Activity ::
When you transcribe the lines below, keep every word the same and leave the pictures behind.

** Data follows **

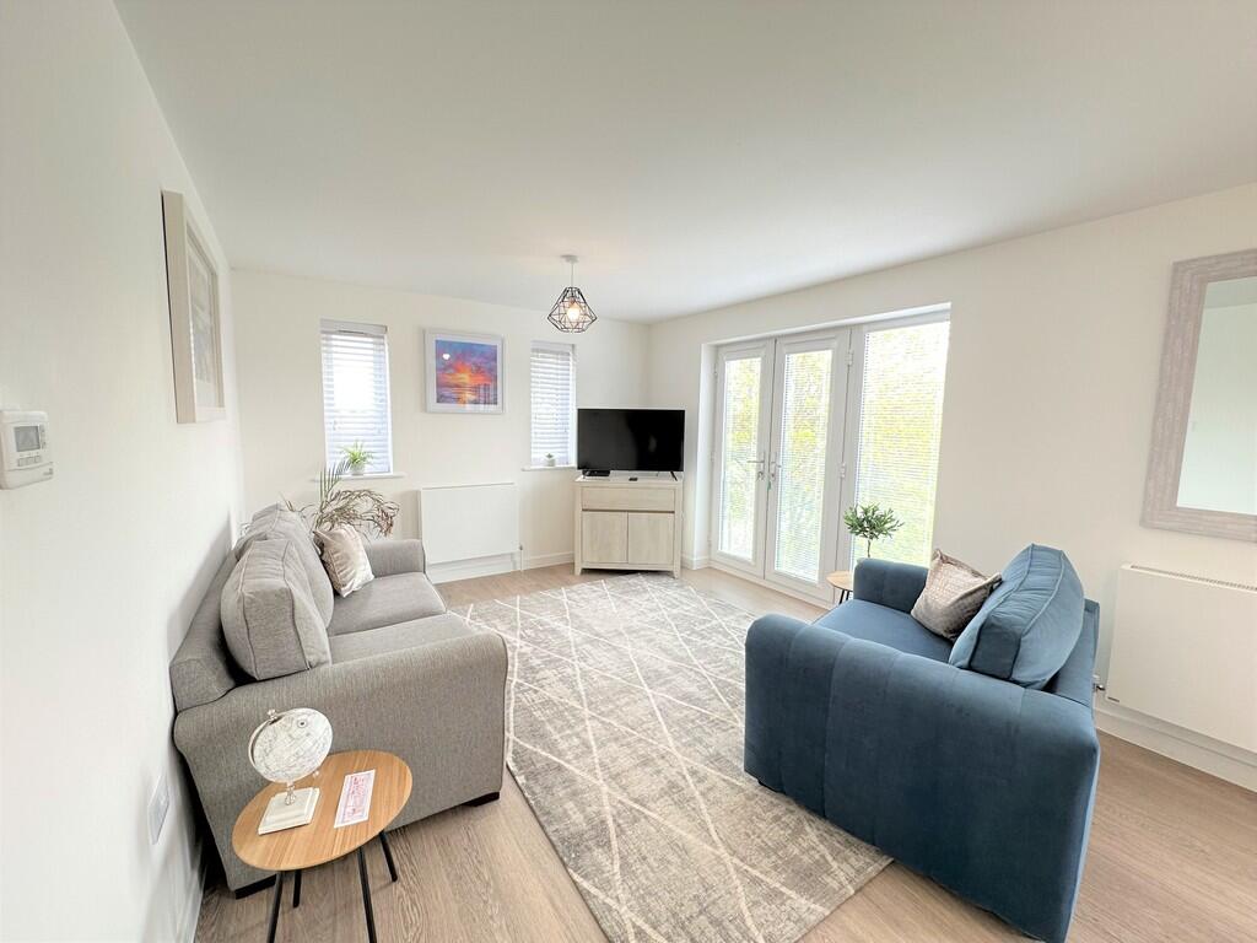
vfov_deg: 85.7
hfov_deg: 102.1
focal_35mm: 14
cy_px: 472
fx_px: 508
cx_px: 628
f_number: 2.2
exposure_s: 1/100
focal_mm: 2.22
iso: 100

** End of Data **

Task response ::
vfov_deg: 85.7
hfov_deg: 102.1
focal_35mm: 14
cy_px: 472
fx_px: 508
cx_px: 628
f_number: 2.2
exposure_s: 1/100
focal_mm: 2.22
iso: 100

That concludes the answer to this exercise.